2. Combine classifiers Cb(x), b = 1, 2, . . ., B, by simple
majority voting to a final decision rule
MOTIVATION FOR RSM
Redundancy in Data Feature Space
Completely redundant feature set
Redundancy is spread over many features
Weak classifiers that have critical training sample
sizes
RSM PERFORMANCE ISSUES
RSM Performance depends on:
Training sample size
The choice of a base classifier
The choice of combining rule (simple majority vs.
weighted)
The degree of redundancy of the dataset
The number of features chosen
DECISION FORESTS (by Ho)
A combination of trees instead of a single tree
Assumption: Dataset has some redundant
features
Works efficiently with any decision tree algorithm
and data splitting method
Ideally, look for best individual trees with lowest tree
similarity
UNLABELED DATA
Small number of labeled documents
Large pool of unlabeled documents
How to classify unlabeled documents accurately?

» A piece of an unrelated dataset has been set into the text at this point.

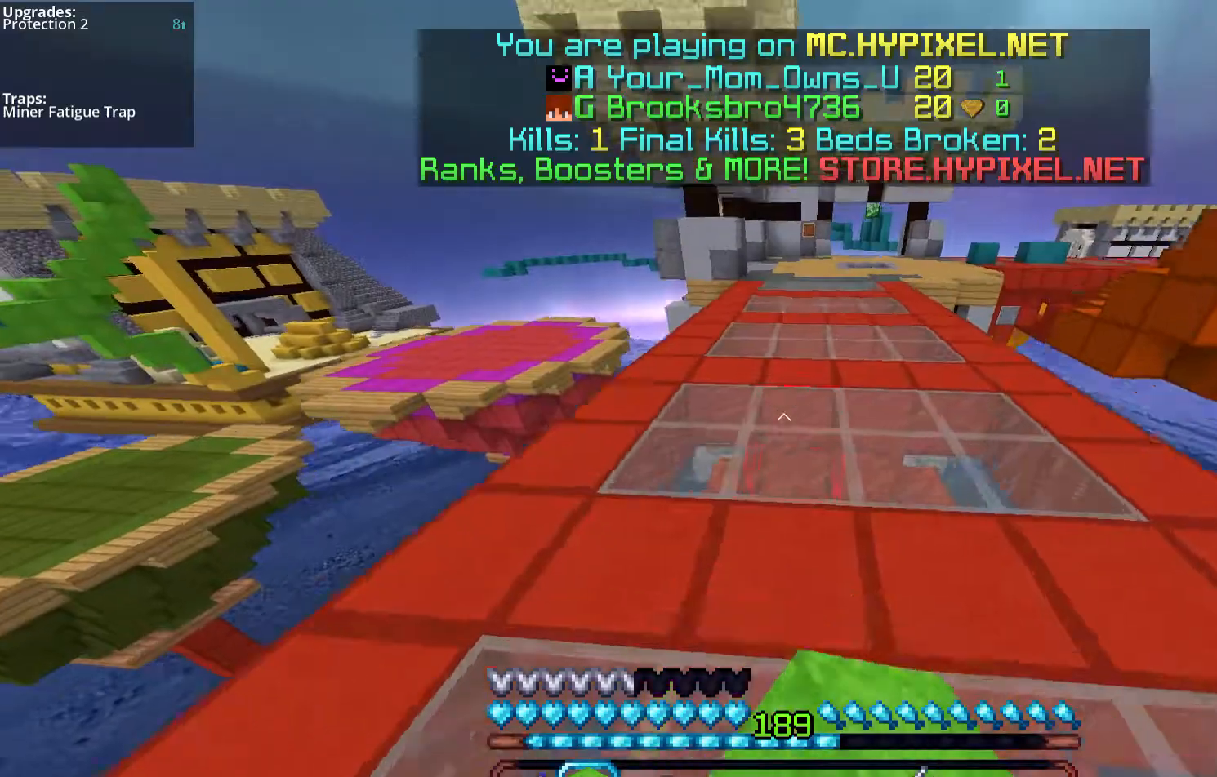
{"keys": ["d", "space", "w"], "mouse": [], "events": [[67, "mouse_left", "up"], [134, "mouse_left", "down"], [435, "mouse_left", "up"]]}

EXPECTATION-MAXIMIZATION (E-M)
CO-TRAINING
Blum and Mitchel, “Combining Labeled and
Unlabeled Data with Co-Training”, 1998.
Requirements:
Two sufficiently strong feature sets
Conditionally independent
CO-TRAINING
APPLICATION OF CO-TRAINING TO A
SINGLE FEATURE SET
Algorithm:
Obtain a small set L of labeled examples
Obtain a large set U of unlabeled examples
Obtain two sets F1 and F2 of features that are sufficiently redundant
While U is not empty do:
Learn classifier C1 from L based on F1
Learn classifier C2 from L based on F2
For each classifier Ci do:
Ci labels examples from U based on Fi
Ci chooses the most confidently predicted examples E from U
E is removed from U and added (with their given labels) to L
End loop
THINGS TO DO
How can we measure redundancy and use it
efficiently?
Can we improve Co-training?
How can we apply RSM efficiently to:
Supervised learning
Semi-supervised learning
Unsupervised learning
QUESTIONS
????????????????????????????????????????????????????
????????????????????????????????????????????????????
????????????????????????????????????????????????????
????????????????????????????????????????????????????